В сенях хлопнула дверь, что-то упало, закудахтала курица. Наклонив голову, чтобы не удариться о притолоку, вошел Ильин.
– Чего там? – недовольно спросил Вергасов.
– Из «Гранита» звонили.
– Ну?
– К семи ноль-ноль к тридцать первому вызывают.
– И это все?
– Все.
– И для этого вы специально пришли?
– Да.
Вергасов протяжно свистнул и отодвинул ногой стоявший у стола табурет.
– Садитесь-ка, раз уж… – и не закончил.
Ильин снял пилотку и сел.
– Водку пьете?
Ильин пожал плечами.
– Я ж дежурный, товарищ капитан…
Вергасов потянулся за бутылкой.
– Ничего, я разрешаю. Сегодня разрешаю.
Вергасов налил, и Ильин, не отрываясь, выпил весь стакан.
У него выступили слезы, и, чтобы скрыть их, он низко наклонился над тарелкой. Коновалов весело рассмеялся.
– Сильна, брат?
– Сильна… – с трудом ответил Ильин, поперхнулся и вдруг закашлялся. Кашлял он долго, всем телом, и на лбу у него надулись жилы. Коновалов перестал смеяться и смотрел на него с удивлением и даже с интересом.
– Ты что, болен? А?
Ильин махнул рукой.
– Не в то горло попало. Бывает…
Коновалов снял со стены кобуру, вынул оттуда наган – он презирал пистолеты и свой старенький наган не менял ни на что, – уселся на кровати, поджав ноги, и, сказав: «Оружие прежде всего любит чистоту», – начал его разбирать.
Вергасов доедал винегрет. Ильин сосредоточенно ковырял ножом край стола. Руки у него были большие, белые, с длинными красивыми пальцами и тонкими, совсем не мужскими запястьями.
– Вы играете на скрипке? – неожиданно спросил Вергасов.
– Нет. – Ильин как будто удивился.
– А я думал, играете.
– Нет, не играю.
– На чужих нервах только, – откликнулся с кровати Коновалов и рассмеялся.
– А кем вы до войны были? – спросил Вергасов.
– Ихтиологом.
– Кем?
– Ихтиологом. Ихтиология – это наука о рыбах.

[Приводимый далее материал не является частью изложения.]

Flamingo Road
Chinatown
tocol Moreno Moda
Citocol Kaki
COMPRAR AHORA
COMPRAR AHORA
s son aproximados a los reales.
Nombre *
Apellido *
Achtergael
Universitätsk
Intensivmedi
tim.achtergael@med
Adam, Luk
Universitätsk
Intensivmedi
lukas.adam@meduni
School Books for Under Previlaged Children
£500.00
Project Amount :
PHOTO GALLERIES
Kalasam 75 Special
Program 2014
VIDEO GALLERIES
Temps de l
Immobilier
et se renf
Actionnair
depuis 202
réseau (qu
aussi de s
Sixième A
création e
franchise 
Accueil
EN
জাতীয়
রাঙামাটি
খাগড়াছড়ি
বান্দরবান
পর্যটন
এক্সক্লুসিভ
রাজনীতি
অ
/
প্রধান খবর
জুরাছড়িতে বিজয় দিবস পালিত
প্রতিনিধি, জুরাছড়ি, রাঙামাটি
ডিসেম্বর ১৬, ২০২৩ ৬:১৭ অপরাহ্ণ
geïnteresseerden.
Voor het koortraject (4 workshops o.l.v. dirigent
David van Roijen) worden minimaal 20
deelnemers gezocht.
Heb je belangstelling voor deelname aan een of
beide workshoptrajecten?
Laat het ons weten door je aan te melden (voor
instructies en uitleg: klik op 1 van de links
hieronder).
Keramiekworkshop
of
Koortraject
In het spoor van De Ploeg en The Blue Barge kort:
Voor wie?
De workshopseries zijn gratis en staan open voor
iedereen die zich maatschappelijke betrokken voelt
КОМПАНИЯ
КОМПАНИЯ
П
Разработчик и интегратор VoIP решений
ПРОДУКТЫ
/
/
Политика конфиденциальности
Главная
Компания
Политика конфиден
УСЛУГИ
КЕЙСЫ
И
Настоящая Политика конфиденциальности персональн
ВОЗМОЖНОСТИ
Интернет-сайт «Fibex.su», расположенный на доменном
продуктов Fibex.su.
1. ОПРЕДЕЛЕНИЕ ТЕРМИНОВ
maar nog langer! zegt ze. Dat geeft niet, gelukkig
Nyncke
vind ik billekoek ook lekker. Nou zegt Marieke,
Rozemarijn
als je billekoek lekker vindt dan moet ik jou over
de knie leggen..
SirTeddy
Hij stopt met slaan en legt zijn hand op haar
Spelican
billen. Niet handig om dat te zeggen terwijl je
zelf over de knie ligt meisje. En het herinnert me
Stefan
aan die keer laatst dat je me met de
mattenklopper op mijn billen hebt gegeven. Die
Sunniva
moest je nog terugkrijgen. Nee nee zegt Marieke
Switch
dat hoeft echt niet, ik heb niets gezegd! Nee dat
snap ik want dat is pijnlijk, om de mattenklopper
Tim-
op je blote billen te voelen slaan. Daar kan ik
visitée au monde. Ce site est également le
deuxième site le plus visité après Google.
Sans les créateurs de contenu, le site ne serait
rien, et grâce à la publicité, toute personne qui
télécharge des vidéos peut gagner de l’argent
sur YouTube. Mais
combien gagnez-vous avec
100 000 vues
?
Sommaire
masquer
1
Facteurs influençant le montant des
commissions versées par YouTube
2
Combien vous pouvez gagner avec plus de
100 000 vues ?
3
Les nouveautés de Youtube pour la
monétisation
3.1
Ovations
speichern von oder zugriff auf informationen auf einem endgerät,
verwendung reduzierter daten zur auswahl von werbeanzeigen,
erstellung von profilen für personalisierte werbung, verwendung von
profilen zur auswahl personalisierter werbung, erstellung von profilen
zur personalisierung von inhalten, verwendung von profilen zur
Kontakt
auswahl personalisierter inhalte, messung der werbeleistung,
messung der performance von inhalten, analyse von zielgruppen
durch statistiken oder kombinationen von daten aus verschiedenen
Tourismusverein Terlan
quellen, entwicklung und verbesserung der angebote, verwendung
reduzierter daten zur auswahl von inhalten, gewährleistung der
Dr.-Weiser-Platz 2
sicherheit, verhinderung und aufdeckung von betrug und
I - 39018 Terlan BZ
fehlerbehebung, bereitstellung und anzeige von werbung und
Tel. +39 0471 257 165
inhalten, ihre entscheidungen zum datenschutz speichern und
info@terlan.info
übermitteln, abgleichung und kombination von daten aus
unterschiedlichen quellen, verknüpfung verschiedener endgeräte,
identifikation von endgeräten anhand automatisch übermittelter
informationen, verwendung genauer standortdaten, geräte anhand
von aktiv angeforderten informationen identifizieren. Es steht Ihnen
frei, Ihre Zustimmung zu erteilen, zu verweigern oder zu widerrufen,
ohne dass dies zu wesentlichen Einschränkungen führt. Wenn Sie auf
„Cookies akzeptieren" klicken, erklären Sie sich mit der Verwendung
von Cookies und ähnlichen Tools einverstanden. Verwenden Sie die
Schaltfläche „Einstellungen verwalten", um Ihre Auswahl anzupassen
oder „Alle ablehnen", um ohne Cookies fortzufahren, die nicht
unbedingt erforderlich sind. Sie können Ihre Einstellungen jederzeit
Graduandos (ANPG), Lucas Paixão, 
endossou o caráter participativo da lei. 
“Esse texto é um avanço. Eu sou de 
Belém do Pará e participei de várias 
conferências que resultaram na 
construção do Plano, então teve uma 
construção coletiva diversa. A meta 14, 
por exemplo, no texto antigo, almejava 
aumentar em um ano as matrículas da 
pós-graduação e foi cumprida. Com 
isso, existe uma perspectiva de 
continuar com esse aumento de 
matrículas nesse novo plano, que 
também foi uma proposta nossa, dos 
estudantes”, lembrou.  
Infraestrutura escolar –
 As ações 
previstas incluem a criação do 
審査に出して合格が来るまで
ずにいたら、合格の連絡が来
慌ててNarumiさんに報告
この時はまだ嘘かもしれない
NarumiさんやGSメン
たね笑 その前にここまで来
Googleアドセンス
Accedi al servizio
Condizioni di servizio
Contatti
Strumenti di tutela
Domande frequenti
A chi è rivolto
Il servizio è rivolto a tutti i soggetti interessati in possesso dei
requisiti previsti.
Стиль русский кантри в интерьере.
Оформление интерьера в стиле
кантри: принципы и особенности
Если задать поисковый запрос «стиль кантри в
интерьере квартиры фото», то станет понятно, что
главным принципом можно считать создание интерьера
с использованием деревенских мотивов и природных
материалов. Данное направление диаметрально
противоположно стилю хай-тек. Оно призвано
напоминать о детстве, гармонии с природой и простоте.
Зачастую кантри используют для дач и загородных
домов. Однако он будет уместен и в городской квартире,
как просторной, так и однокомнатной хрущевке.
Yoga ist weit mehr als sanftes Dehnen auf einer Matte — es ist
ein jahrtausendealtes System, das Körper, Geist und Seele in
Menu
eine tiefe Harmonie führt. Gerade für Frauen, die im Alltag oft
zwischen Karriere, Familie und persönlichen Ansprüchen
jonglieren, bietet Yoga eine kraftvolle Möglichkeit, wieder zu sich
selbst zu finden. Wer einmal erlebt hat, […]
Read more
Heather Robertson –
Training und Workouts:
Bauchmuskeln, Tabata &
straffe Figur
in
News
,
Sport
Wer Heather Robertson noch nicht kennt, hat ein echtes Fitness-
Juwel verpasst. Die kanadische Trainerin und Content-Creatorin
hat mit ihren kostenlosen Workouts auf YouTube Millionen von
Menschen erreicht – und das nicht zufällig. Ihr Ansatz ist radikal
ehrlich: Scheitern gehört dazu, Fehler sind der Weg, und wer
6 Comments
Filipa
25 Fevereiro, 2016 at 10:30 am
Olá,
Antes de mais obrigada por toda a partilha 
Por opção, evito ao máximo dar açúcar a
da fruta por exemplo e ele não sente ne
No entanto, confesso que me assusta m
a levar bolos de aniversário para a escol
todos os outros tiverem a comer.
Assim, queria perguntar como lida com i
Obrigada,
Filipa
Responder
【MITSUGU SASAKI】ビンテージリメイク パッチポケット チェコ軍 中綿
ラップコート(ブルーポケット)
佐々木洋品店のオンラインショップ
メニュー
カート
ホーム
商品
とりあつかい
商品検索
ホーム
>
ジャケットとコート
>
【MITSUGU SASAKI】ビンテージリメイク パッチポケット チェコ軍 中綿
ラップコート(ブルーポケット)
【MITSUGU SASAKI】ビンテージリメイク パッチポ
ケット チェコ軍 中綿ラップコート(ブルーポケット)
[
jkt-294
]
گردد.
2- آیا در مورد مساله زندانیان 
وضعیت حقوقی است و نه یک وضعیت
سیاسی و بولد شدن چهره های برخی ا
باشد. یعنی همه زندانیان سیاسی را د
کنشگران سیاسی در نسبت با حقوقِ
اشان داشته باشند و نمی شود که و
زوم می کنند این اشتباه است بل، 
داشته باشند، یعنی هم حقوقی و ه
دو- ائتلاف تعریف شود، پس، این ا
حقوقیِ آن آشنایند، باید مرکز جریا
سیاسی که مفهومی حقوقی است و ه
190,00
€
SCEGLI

– О рыбах? – задумчиво сказал Вергасов. – Институт, значит, кончали?
– Кончал.
– А мне вот не пришлось… Все с винтовкой больше…
– Успеете еще, – улыбнулся впервые за все время Ильин, посмотрел на висевшие на стене голубенькие ходики и встал.
– Я пойду, товарищ капитан. Пора.
Вергасов потянул его за рукав.
– Успеете еще. Садитесь.
Вергасов исподлобья взглянул на Ильина и неожиданно почувствовал, что ему хочется с ним разговаривать. Он был в той приятной стадии опьянения, когда хочется разговаривать – не петь, не буянить, не показывать свою силу, а именно разговаривать. Причем, как это ни странно, именно с Ильиным. Он не понимал этого человека, не понимал, как, чем и для чего тот живет. Молчаливость и замкнутость Ильина он принимал за гордость, неумение – за нежелание или скорее даже за лень, застенчивость – за презрение к окружающим, – в общем, он не понимал его да, по правде говоря, не очень до сих пор и интересовался им. Теперь же в нем заговорило любопытство. Подперев рукой голову – она стала вдруг тяжелой и не хотела сама держаться, – он смотрел на Ильина, на его длинное, почему-то всегда усталое лицо, на большой, с залысинами, от которых он казался еще большим, лоб, на его белые, с длинными пальцами руки. И Вергасову захотелось сказать что-нибудь приятное этому человеку, не слыхавшему от него до сих пор ни одного теплого слова – только замечания и указания. Сидит вот и бумажку какую-то на мелкие клочки рвет.
– Вы откуда родом? А? – спросил он, не зная с чего начать.
– Из Ленинграда, – не подымая головы, ответил Ильин.
– Красивый город. Я там был. В тридцать девятом году, когда на Финскую ехал. Очень красивый город, ничего не скажешь.
– Красивый, – подтвердил Ильин.
– Один только день был. Петропавловскую крепость, Невский проспект видал. И коней этих знаменитых. Забыл, как тот мост называется.
– Аничков мост.
– Красивые кони. Здорово сделано. Совсем как живые.
– Красивые… – согласился Ильин, сгребая разорванные клочки бумаги в кучку на край стола.
Оба помолчали. Коновалов протяжно зевнул.
– Я, кажется, спать буду, капитан. Не собираешься?
– Оставь мне тюфяк. Я на тюфяке лягу.
– Ты начальник, – Коновалов аппетитно потянулся, – тебе нельзя. Тебе кровать полагается.